• Assignment: Return every line of the data below verbatim, omitting the pictures.

• Data for review:

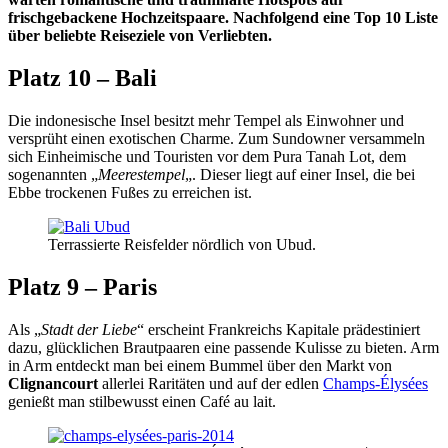
frischgebackene Hochzeitspaare. Nachfolgend eine Top 10 Liste
über beliebte Reiseziele von Verliebten.
Platz 10 – Bali
Die indonesische Insel besitzt mehr Tempel als Einwohner und
versprüht einen exotischen Charme. Zum Sundowner versammeln
sich Einheimische und Touristen vor dem Pura Tanah Lot, dem
sogenannten „
Meerestempel
„. Dieser liegt auf einer Insel, die bei
Ebbe trockenen Fußes zu erreichen ist.
Terrassierte Reisfelder nördlich von Ubud.
Platz 9 – Paris
Als „
Stadt der Liebe
“ erscheint Frankreichs Kapitale prädestiniert
dazu, glücklichen Brautpaaren eine passende Kulisse zu bieten. Arm
in Arm entdeckt man bei einem Bummel über den Markt von
Clignancourt
allerlei Raritäten und auf der edlen
Champs-Élysées
genießt man stilbewusst einen Café au lait.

• Response to this task:
frischgebackene Hochzeitspaare. Nachfolgend eine Top 10 Liste
über beliebte Reiseziele von Verliebten.
Platz 10 – Bali
Die indonesische Insel besitzt mehr Tempel als Einwohner und
versprüht einen exotischen Charme. Zum Sundowner versammeln
sich Einheimische und Touristen vor dem Pura Tanah Lot, dem
sogenannten „
Meerestempel
„. Dieser liegt auf einer Insel, die bei
Ebbe trockenen Fußes zu erreichen ist.
Terrassierte Reisfelder nördlich von Ubud.
Platz 9 – Paris
Als „
Stadt der Liebe
“ erscheint Frankreichs Kapitale prädestiniert
dazu, glücklichen Brautpaaren eine passende Kulisse zu bieten. Arm
in Arm entdeckt man bei einem Bummel über den Markt von
Clignancourt
allerlei Raritäten und auf der edlen
Champs-Élysées
genießt man stilbewusst einen Café au lait.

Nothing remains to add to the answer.